Sim, os mantras e hinos de Tony Câmara são irresistivelmente dançantes, com essa pegada que mesmo da música nordestina que ele sempre fez, de coco e embolada. “Sim, continuamos tocando coco, embolada, isso traz iluminação, faz parte do repertório de luz.”
Membro do grupo religioso Centro Beneficente São Francisco de Assis, o músico diz que o repertório é de meditação. Mas que o balanço está lá. Eis a nova sonoridade de Tony Câmara: alegre, dançante, totalmente para cima. “Não tem tropicalismo nem bossa nova, é bem caboclo, juremeiro, yogue”, ele explica, espiritualmente falando.
O ritual do centro beneficente do qual esse excelente compositor e instrumentista participa inclui a ingestão do chá de ayahuasca, que é uma combinação de certo tipo de cipó com uma mistura de ervas, encontrados na Amazônia. A porção, conhecida, também, como daime, é usada nos ritos de vários grupos baseados em pajelança, espiritismo e catolicismo. Nesses anos todos de pesquisa em busca de uma sonoridade espiritual, Câmara tornou-se yogue (instrutor), amadurecendo musicalmente como um George Harrison dos trópicos caetés.
“A gente passou um tempo viajando, pesquisando, vivenciando com o nosso guru e criando”, ele conta, avisando que o dinheiro arrecadado em shows vai, também, “para obras de caridade do centro”. “Nós entregamos a sopa, com pão e café, na favela José Aprígio. Fica entre o conjunto Carminha e a Garça Torta [região do litoral norte da capital]. Integramos, também, uma ONG, Arte da Paz, que ajuda nessa atividade.”

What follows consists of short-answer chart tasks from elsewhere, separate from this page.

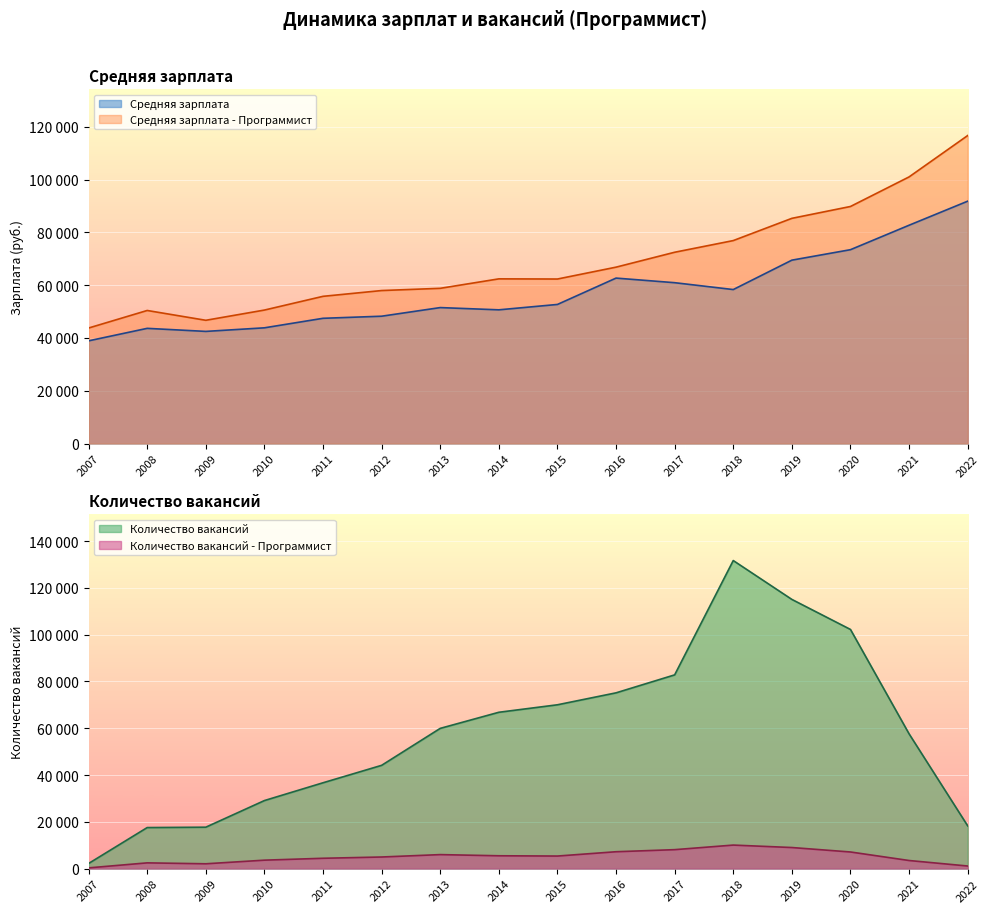

What is the difference between the Средняя зарплата values at 2015 and 2018?

5639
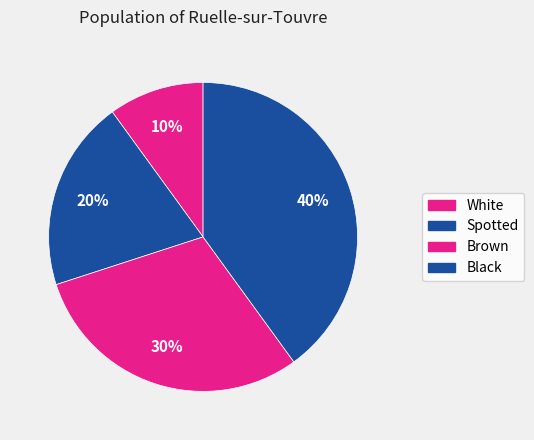

How many segments does this pie chart have?

4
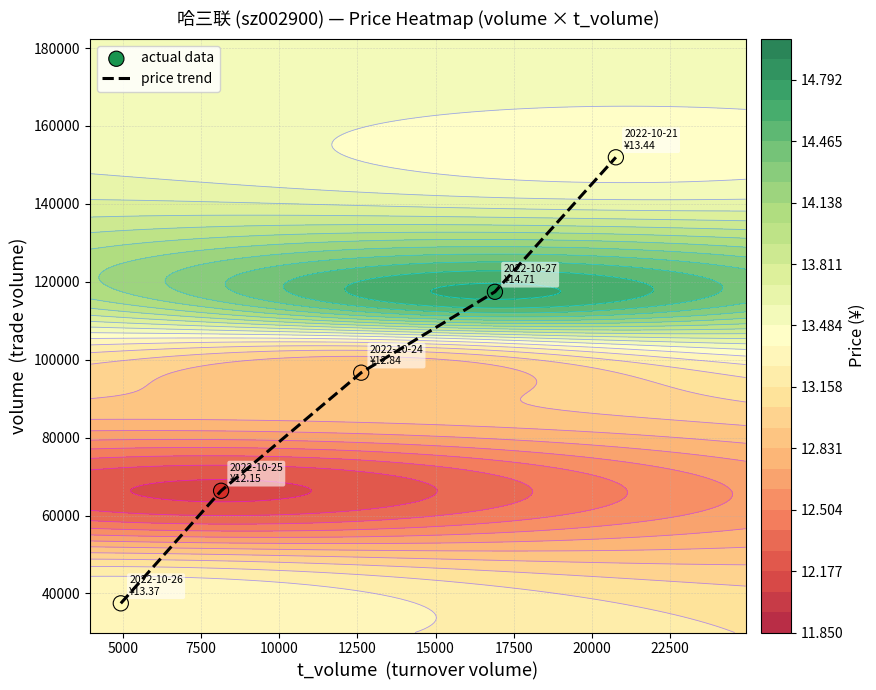

Which series has the largest total across all categories?

price trend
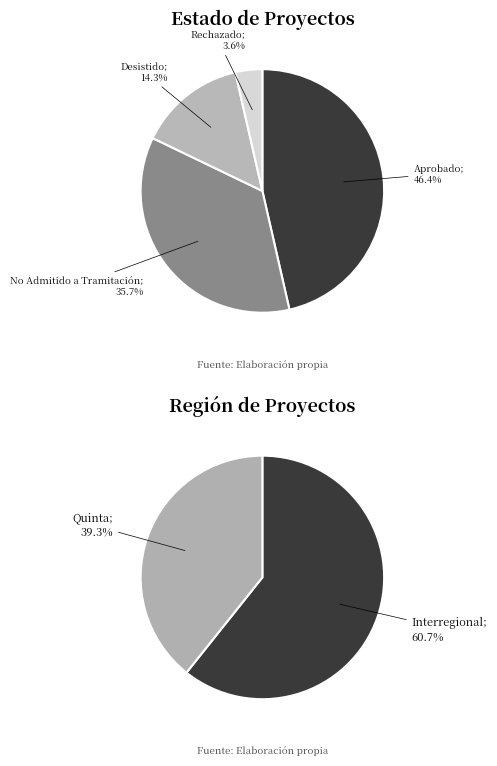

How many segments does this pie chart have?

4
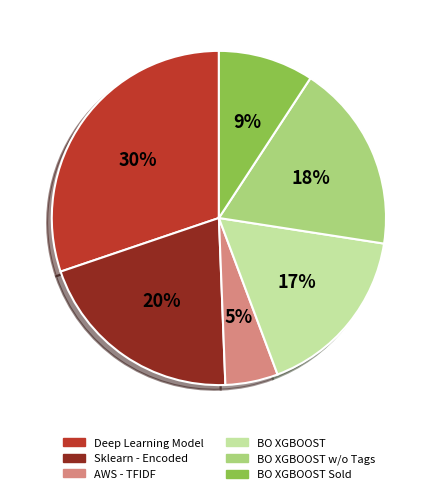

What percentage is the AWS - TFIDF slice, to the nearest percent?

5%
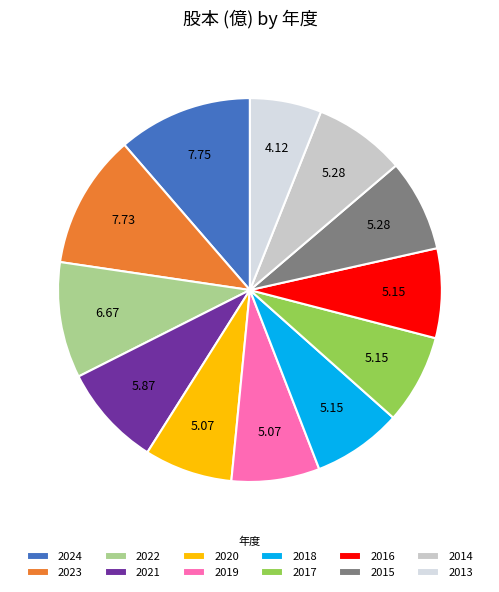

How many slices are in this pie chart?

12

Ótima oportunidade para conferir o trabalho desse belo artista, tão inspirado quanto inspirador. Atualmente gravando o CD “Aos Mestres”, diz estar fazendo “uma fusão sonora, buscando o experimentalismo”. “Esse álbum indicará o caminho que vamos seguir daqui para frente. Tem mantra com sanfona, zabumba e triângulo. E tem hino da floresta com bateria, baixo e guitarra”, revela o músico, avisando que lá na Comedoria Gourmet o público pode pedir, sim, um Alceu Valença e um Geraldo Azevedo que ele fará “com o maior prazer”.